Alex is driving unsafely on the highway at a speed of 213km/h and has to slam on the brakes in order to avoid a collision. The brakes can slow down the car at a rate of 13.6m/s^2.

To solve this problem, we can use the equations of motion.

A) To find the time it will take for the car to stop, we can use the equation:

v = u + at

Where:
v = final velocity (0 m/s since the car comes to a stop)
u = initial velocity (213 km/h = 213,000 m/3600 s = 59.17 m/s)
a = acceleration (-13.6 m/s^2)
t = time

Rearranging the equation to solve for time (t), we have:

t = (v - u) / a

Substituting the given values, we get:

t = (0 - 59.17) / -13.6
t ≈ 4.34 seconds

Therefore, it will take approximately 4.34 seconds for the car to stop.
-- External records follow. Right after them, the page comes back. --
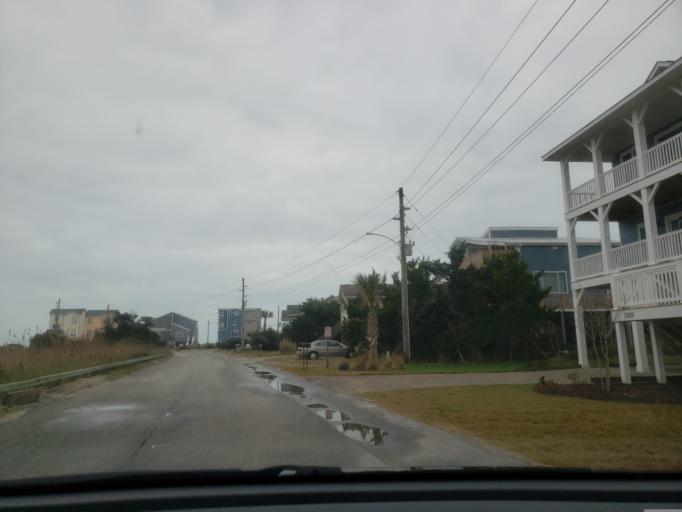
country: US
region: North Carolina
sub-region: Onslow County
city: Sneads Ferry
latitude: 34.5267
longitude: -77.3464
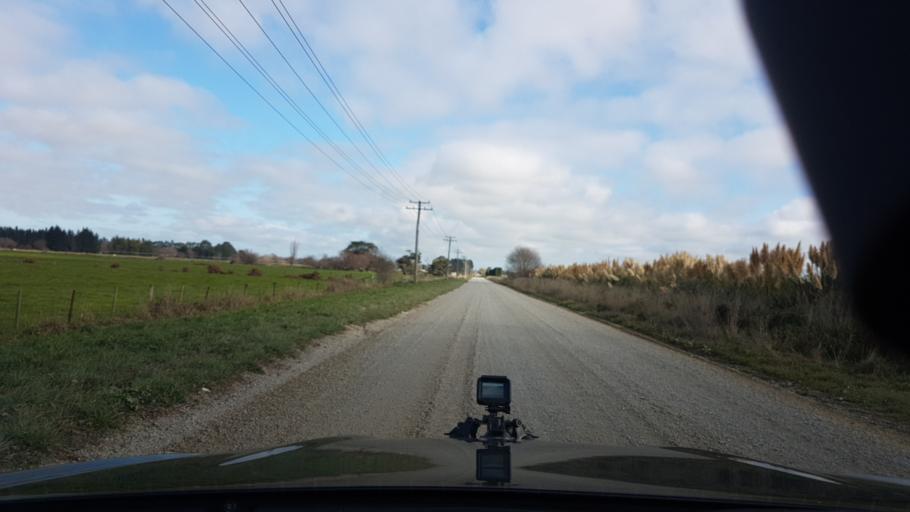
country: NZ
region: Canterbury
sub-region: Waimakariri District
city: Woodend
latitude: -43.3218
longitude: 172.6284
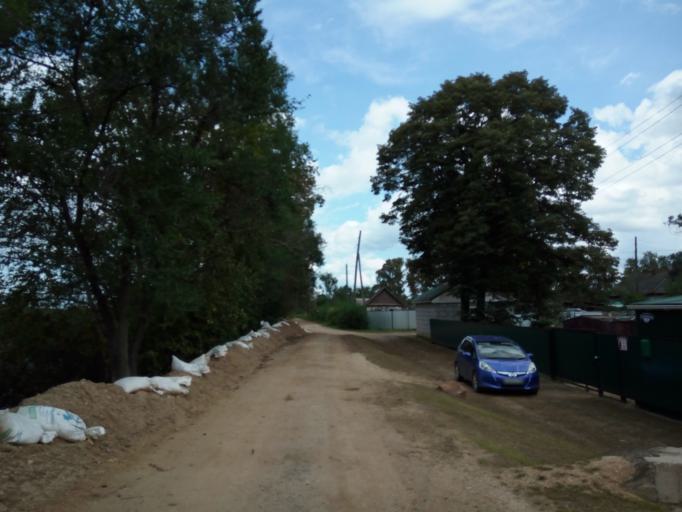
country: RU
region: Primorskiy
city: Dal'nerechensk
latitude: 45.9546
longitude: 133.8137
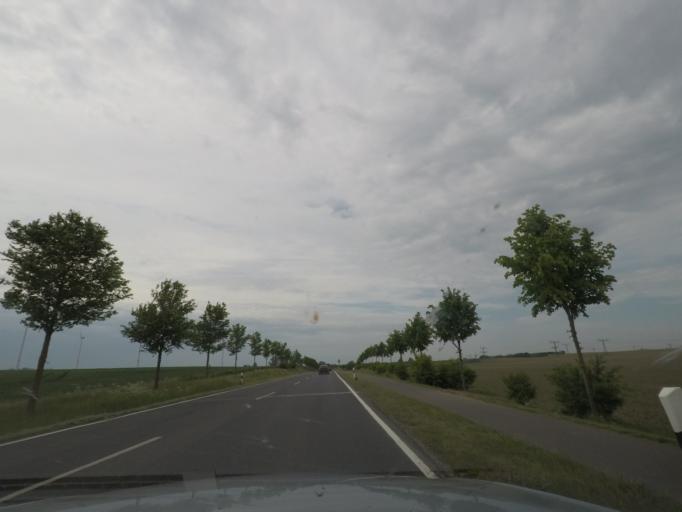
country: DE
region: Brandenburg
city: Schenkenberg
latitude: 53.3426
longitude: 13.9425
B) To find the distance traveled by the car while slowing down, we can use the equation:

s = ut + (1/2)at^2

Where:
s = distance
u = initial velocity (59.17 m/s)
a = acceleration (-13.6 m/s^2)
t = time (4.34 seconds)

Substituting the given values, we get:

s = (59.17 * 4.34) + (1/2)(-13.6)(4.34)^2
s ≈ 128.2 meters

Therefore, the car will travel approximately 128.2 meters while slowing down.